Work required:
Substitute "cursos técnicos" for every "cursos gratuitos" in the records, everything from the start down through the line containing "qualquer local da unidade federativa.", and give those lines again with nothing else changed. Leave the pictures out.
Source records START
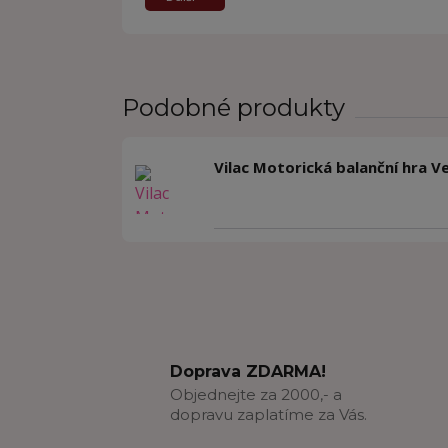
Podobné produkty
Vilac Motorická balanční hra V
Doprava ZDARMA!
Objednejte za 2000,- a
dopravu zaplatíme za Vás.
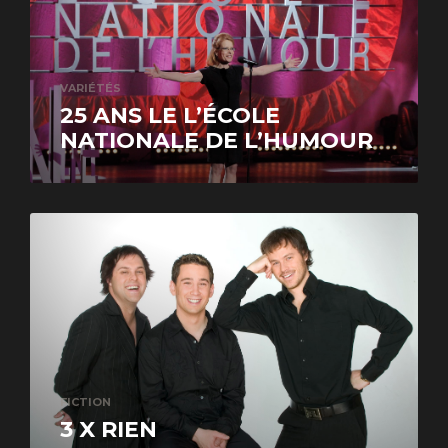
VARIÉTÉS
25 ANS LE L’ÉCOLE
NATIONALE DE L’HUMOUR
FICTION
3 X RIEN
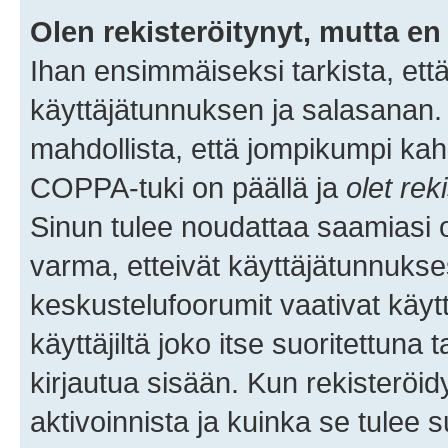
Olen rekisteröitynyt, mutta en 
Ihan ensimmäiseksi tarkista, että
käyttäjätunnuksen ja salasanan.
mahdollista, että jompikumpi kah
COPPA-tuki on päällä ja
olet rek
Sinun tulee noudattaa saamiasi oh
varma, etteivät käyttäjätunnukse
keskustelufoorumit vaativat käytt
käyttäjiltä joko itse suoritettuna 
kirjautua sisään. Kun rekisteröidy
aktivoinnista ja kuinka se tulee s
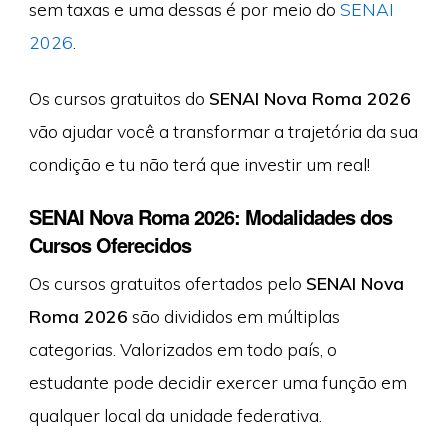
sem taxas e uma dessas é por meio do
SENAI
2026
.
Os cursos gratuitos do
SENAI Nova Roma 2026
vão ajudar você a transformar a trajetória da sua
condição e tu não terá que investir um real!
SENAI Nova Roma 2026: Modalidades dos
Cursos Oferecidos
Os cursos gratuitos ofertados pelo
SENAI Nova
Roma 2026
são divididos em múltiplas
categorias. Valorizados em todo país, o
estudante pode decidir exercer uma função em
qualquer local da unidade federativa.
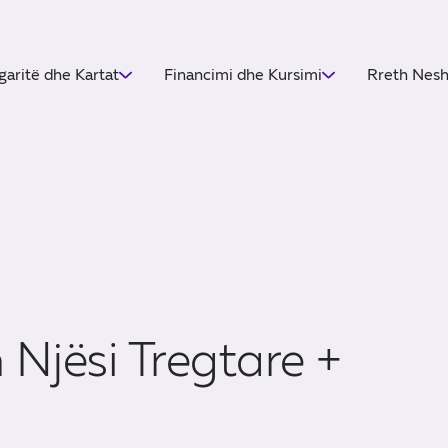
garitë dhe Kartat
Financimi dhe Kursimi
Rreth Nes
 Njësi Tregtare +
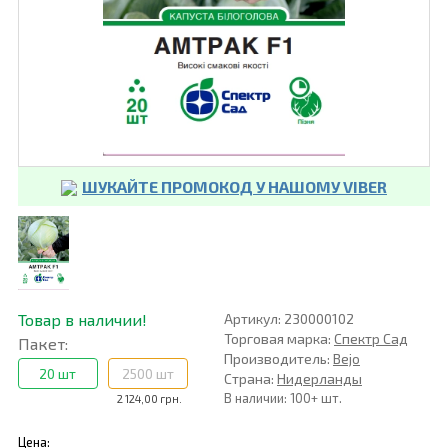
ШУКАЙТЕ ПРОМОКОД У НАШОМУ VIBER
Товар в наличии!
Артикул: 230000102
Торговая марка:
Спектр Сад
Пакет:
Производитель:
Bejo
20 шт
2500 шт
Страна:
Нидерланды
В наличии: 100+ шт.
2 124,00 грн.
Цена:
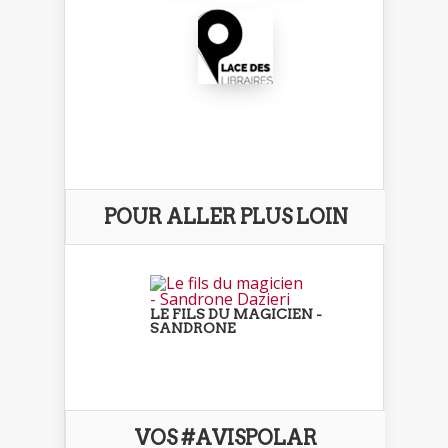
POUR ALLER PLUS LOIN
LE FILS DU MAGICIEN -
SANDRONE
VOS #AVISPOLAR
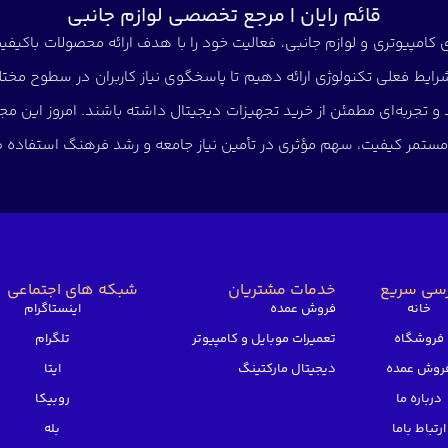
قائم رایان | مرجع تخصصی لوازم جانبی
کامپیوتری و لوازم جانبی، فعالیت خود را با هدف ارائه محصولات باکیفیت 
شرایط فعلی تکنولوژی ارائه دهیم تا پاسخگوی نیاز کاربران در سطوح مختلف
د و تجربه‌ای مطمئن از خرید تجهیزات دیجیتال داشته باشند. امروز این
ی مستمر کیفیت، سهم مؤثری در تأمین نیاز جامعه و رشد فرهنگ استفاده صح
سی سریع
خدمات مشتریان
شبکه های اجتماعی
خانه
فروش عمده
اینستاگرام
فروشگاه
تعمیرات موبایل و کامپیوتر
تلگرام
روش عمده
دیجیتال مارکتینگ
ایتا
درباره ما
روبیکا
ارتباط باما
بله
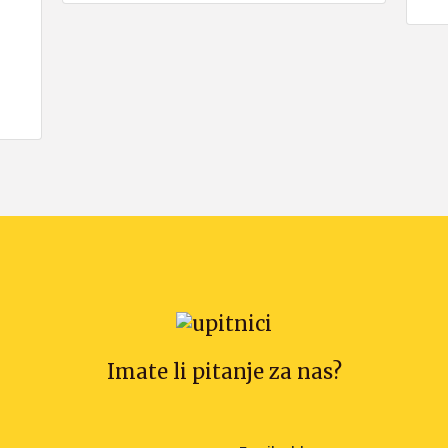
Imate li pitanje za nas?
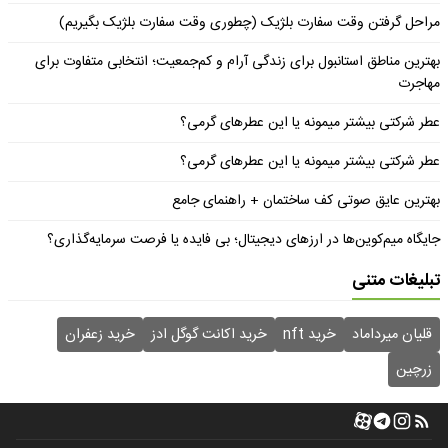
مراحل گرفتن وقت سفارت بلژیک (چطوری وقت سفارت بلژیک بگیریم)
بهترین مناطق استانبول برای زندگی آرام و کم‌جمعیت؛ انتخابی متفاوت برای
مهاجرت
عطر شرکتی بیشتر میمونه یا این عطرهای گرمی؟
عطر شرکتی بیشتر میمونه یا این عطرهای گرمی؟
بهترین عایق صوتی کف ساختمان + راهنمای جامع
جایگاه میم‌کوین‌ها در ارزهای دیجیتال؛ بی فایده یا فرصت سرمایه‌گذاری؟
تبلیغات متنی
قلیان میرداماد
خرید nft
خرید اکانت گوگل ادز
خرید زعفران
زرچین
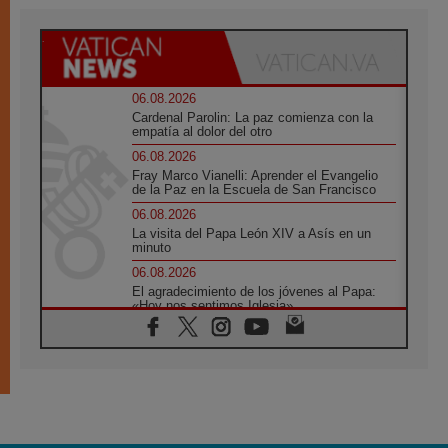
06.08.2026
Cardenal Parolin: La paz comienza con la
empatía al dolor del otro
06.08.2026
Fray Marco Vianelli: Aprender el Evangelio
de la Paz en la Escuela de San Francisco
06.08.2026
La visita del Papa León XIV a Asís en un
minuto
06.08.2026
El agradecimiento de los jóvenes al Papa:
«Hoy nos sentimos Iglesia»
06.08.2026
Líbano: Reanudan los coloquios en Roma en
medio de tensiones y ataques en el sur del
país
06.08.2026
Hiroshima y Nagasaki, 81 años después.
Comienzan "Diez Días Oración por la Paz"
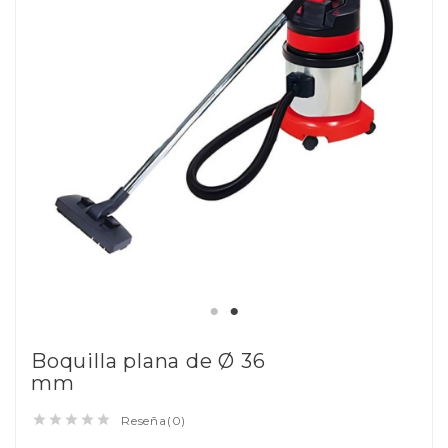
Boquilla plana de Ø 36
mm





Reseña(0)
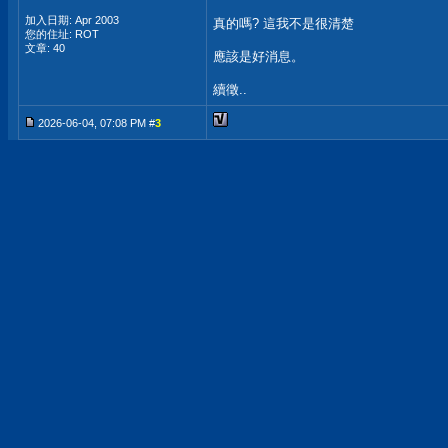
加入日期: Apr 2003
真的嗎? 這我不是很清楚
您的住址: ROT
文章: 40
應該是好消息。
續徵..
2026-06-04, 07:08 PM #
3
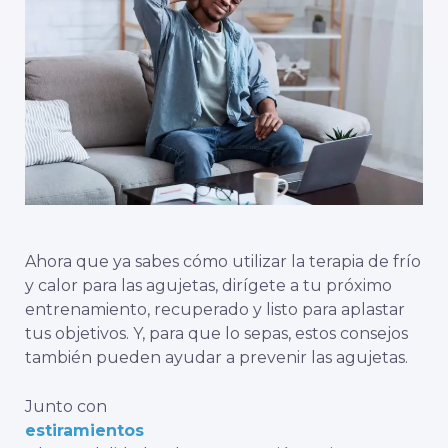
Ahora que ya sabes cómo utilizar la terapia de frío
y calor para las agujetas, dirígete a tu próximo
entrenamiento, recuperado y listo para aplastar
tus objetivos. Y, para que lo sepas, estos consejos
también pueden ayudar a prevenir las agujetas.
Junto con
estiramientos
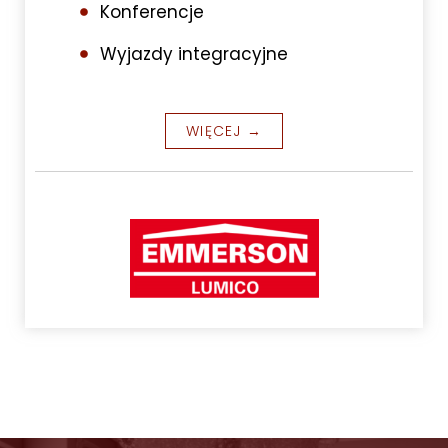
Konferencje
Wyjazdy integracyjne
WIĘCEJ →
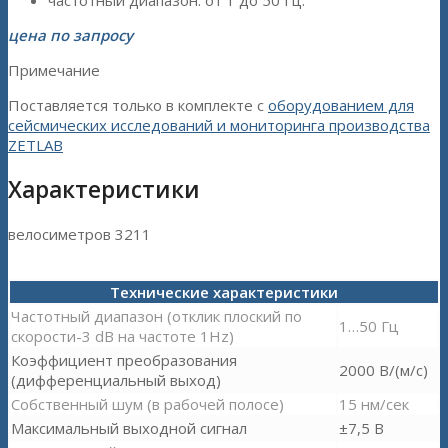
частотный диапазон: от 1 до 50 Гц.
цена по запросу
Примечание
Поставляется только в комплекте с
оборудованием для
сейсмических исследований и мониторинга производства
ZETLAB
Характеристики
велосиметров 3211
Технические характеристики
Частотный диапазон (отклик плоский по
1…50 Гц
скорости-3 dB на частоте 1Hz)
Коэффициент преобразования
2000 В/(м/с)
(дифференциальный выход)
Собственный шум (в рабочей полосе)
15 нм/сек
Максимальный выходной сигнал
±7,5 В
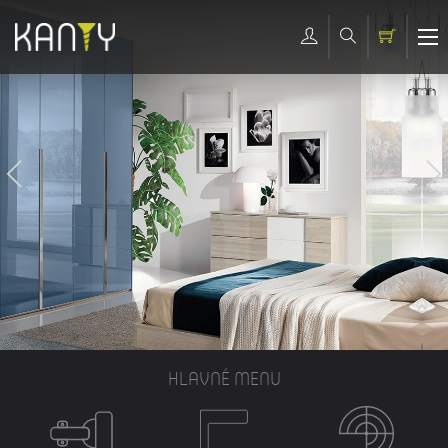
HLAVNÉ MENU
Source records END
Exercise output:
Podobné produkty
Vilac Motorická balanční hra V
Doprava ZDARMA!
Objednejte za 2000,- a
dopravu zaplatíme za Vás.
VARIÉTÉS
25 ANS LE L’ÉCOLE
NATIONALE DE L’HUMOUR
FICTION
3 X RIEN
Olen rekisteröitynyt, mutta en 
Ihan ensimmäiseksi tarkista, että
käyttäjätunnuksen ja salasanan.
mahdollista, että jompikumpi kah
COPPA-tuki on päällä ja
olet rek
Sinun tulee noudattaa saamiasi oh
varma, etteivät käyttäjätunnukse
keskustelufoorumit vaativat käytt
käyttäjiltä joko itse suoritettuna 
kirjautua sisään. Kun rekisteröidy
aktivoinnista ja kuinka se tulee s
sem taxas e uma dessas é por meio do
SENAI
2026
.
Os cursos técnicos do
SENAI Nova Roma 2026
vão ajudar você a transformar a trajetória da sua
condição e tu não terá que investir um real!
SENAI Nova Roma 2026: Modalidades dos
Cursos Oferecidos
Os cursos técnicos ofertados pelo
SENAI Nova
Roma 2026
são divididos em múltiplas
categorias. Valorizados em todo país, o
estudante pode decidir exercer uma função em
qualquer local da unidade federativa.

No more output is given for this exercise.